ENTRIES SHOWN:
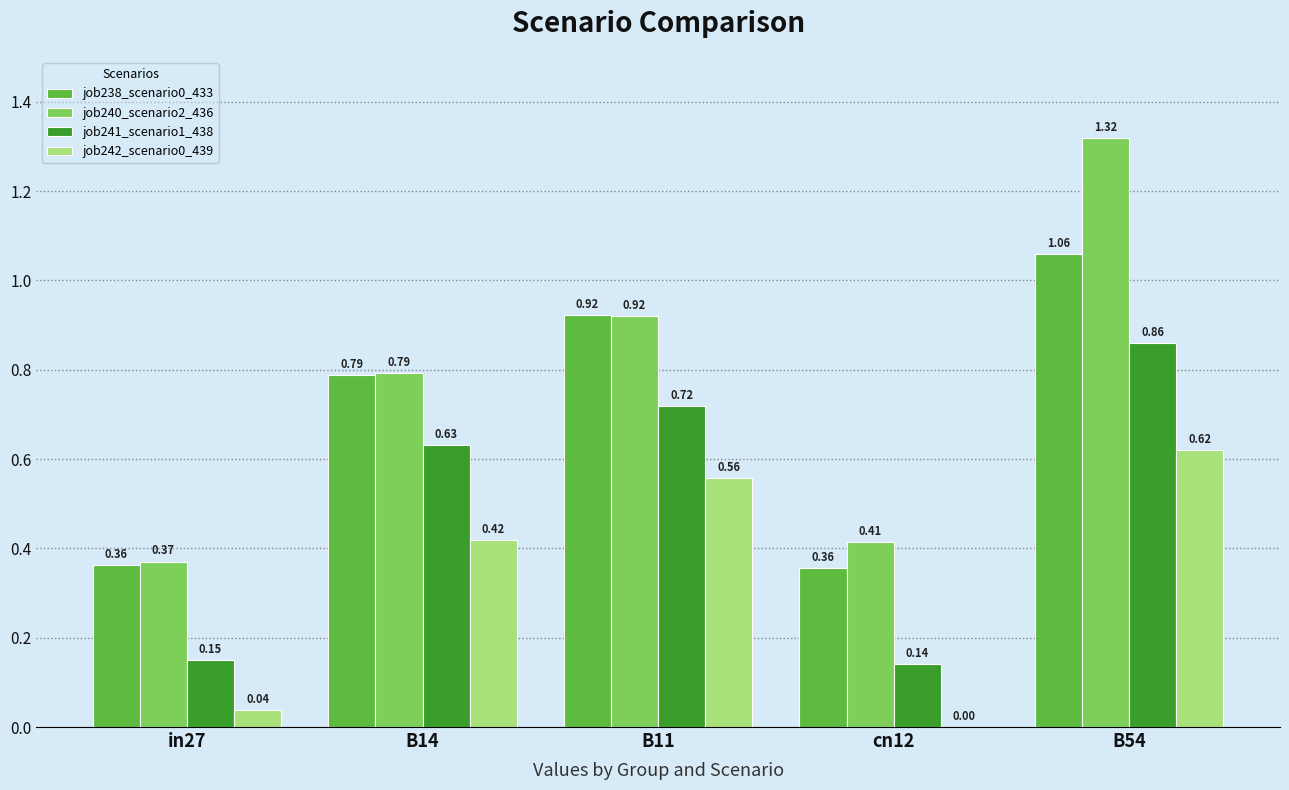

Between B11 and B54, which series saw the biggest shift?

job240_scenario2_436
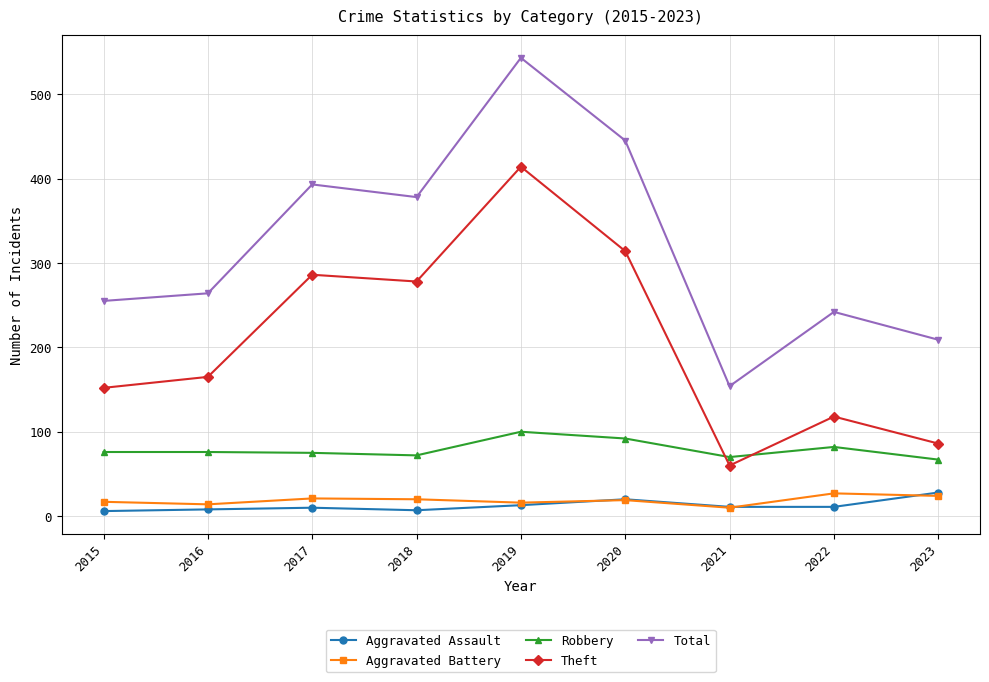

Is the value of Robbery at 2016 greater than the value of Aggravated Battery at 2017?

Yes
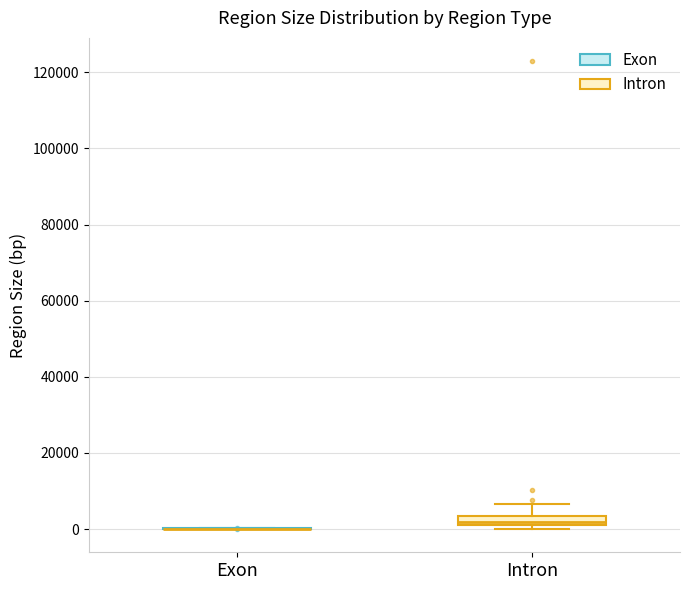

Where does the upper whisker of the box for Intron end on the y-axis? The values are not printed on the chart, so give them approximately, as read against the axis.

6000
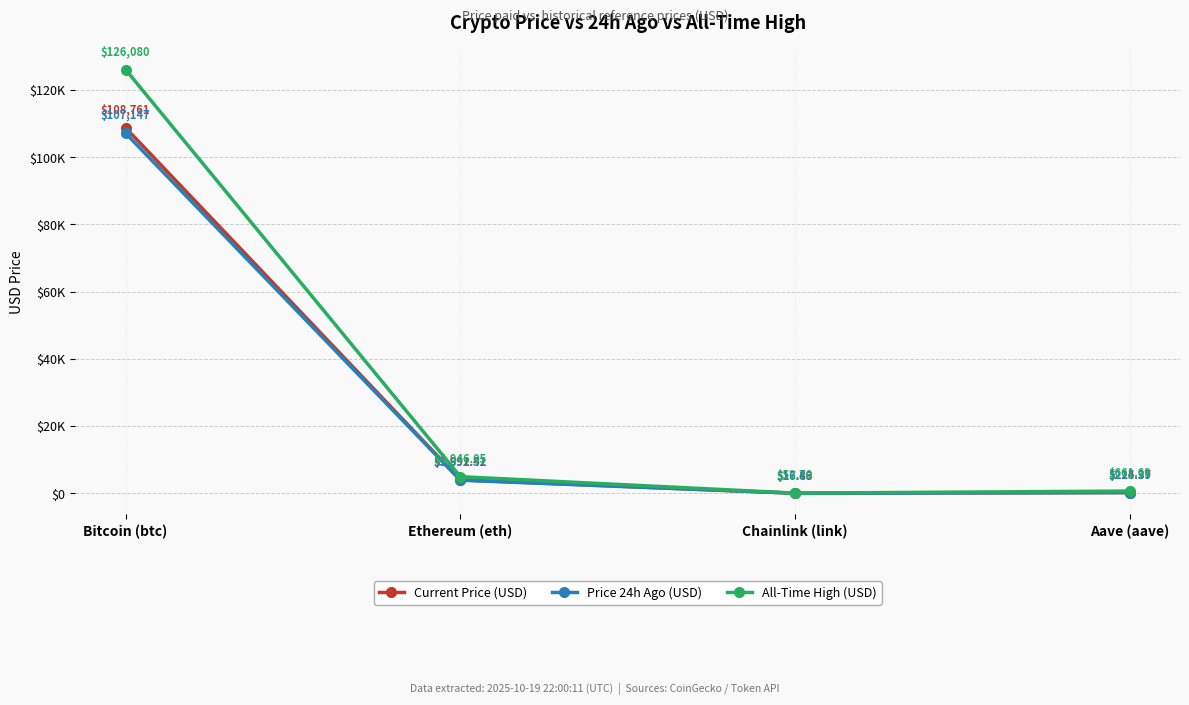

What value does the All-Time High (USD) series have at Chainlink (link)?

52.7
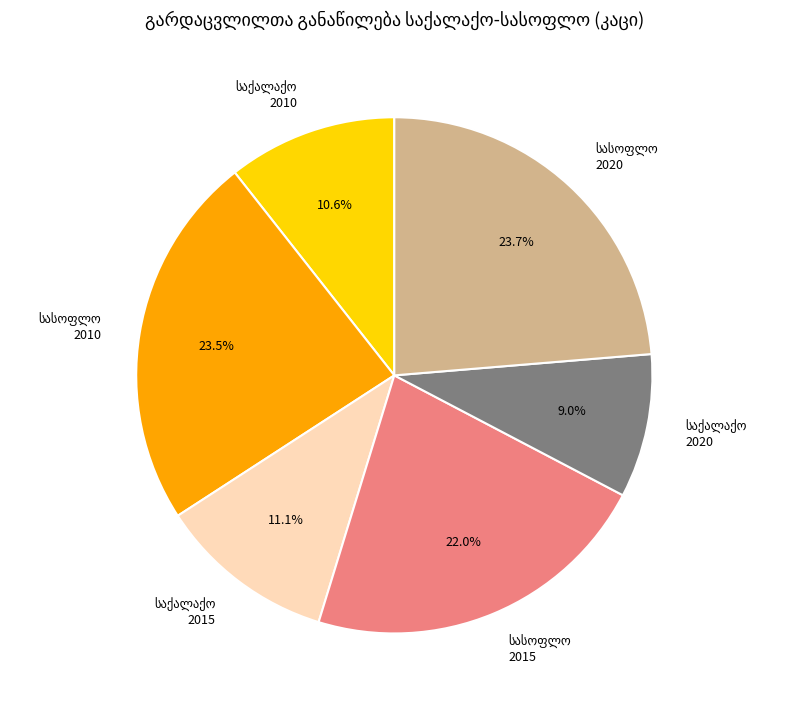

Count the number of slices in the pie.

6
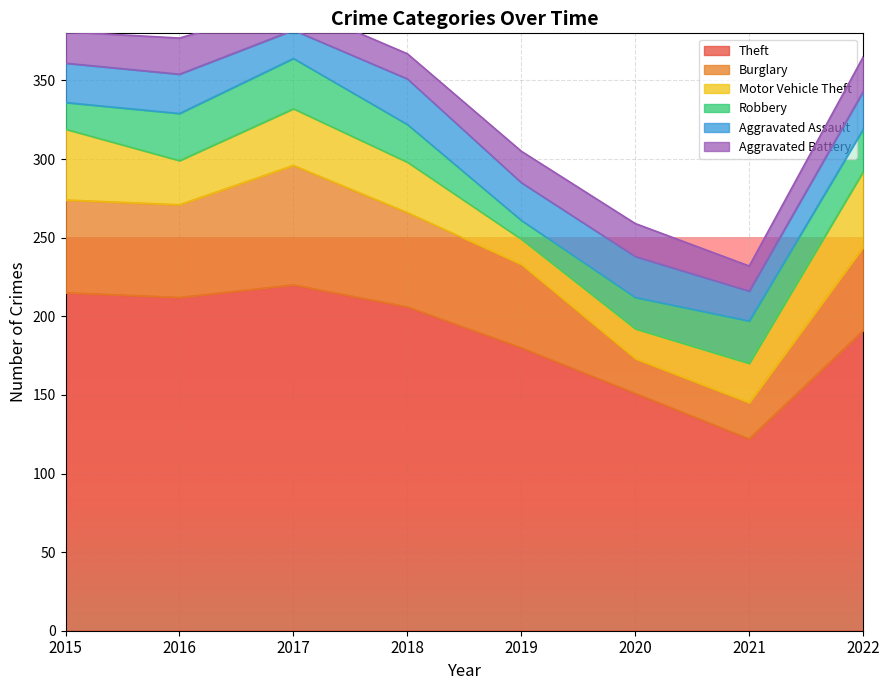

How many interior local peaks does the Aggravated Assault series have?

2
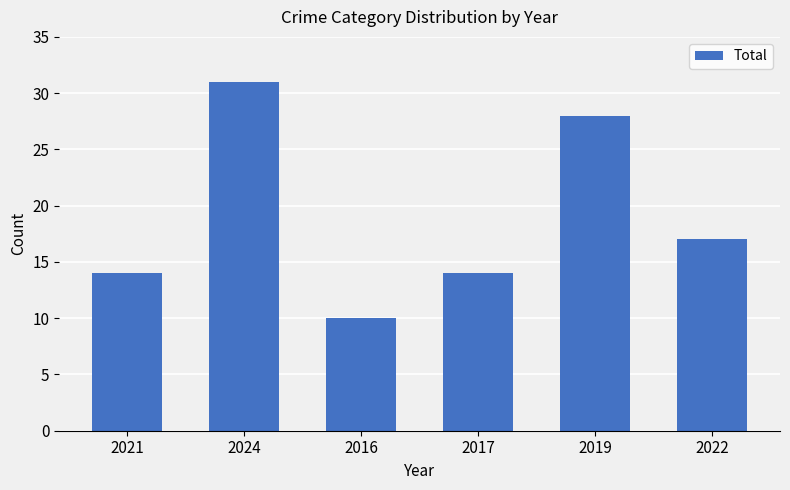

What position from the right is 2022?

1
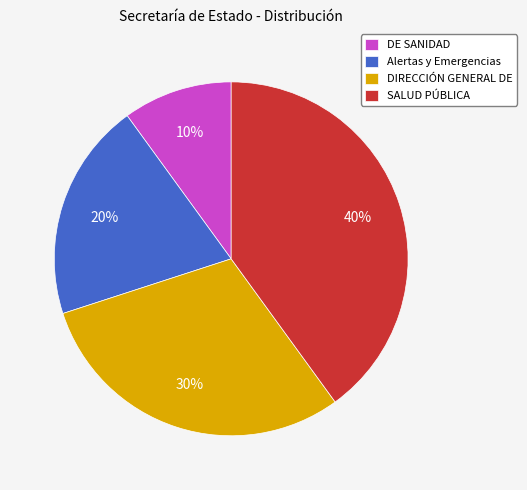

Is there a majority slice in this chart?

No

WHAT TO DO:
Copy out every line of the records above word for word, leaving out the pictures.

YOUR RESPONSE:
Between B11 and B54, which series saw the biggest shift?

job240_scenario2_436

Is the value of Robbery at 2016 greater than the value of Aggravated Battery at 2017?

Yes

Where does the upper whisker of the box for Intron end on the y-axis? The values are not printed on the chart, so give them approximately, as read against the axis.

6000

What value does the All-Time High (USD) series have at Chainlink (link)?

52.7

Count the number of slices in the pie.

6

How many interior local peaks does the Aggravated Assault series have?

2

What position from the right is 2022?

1

Is there a majority slice in this chart?

No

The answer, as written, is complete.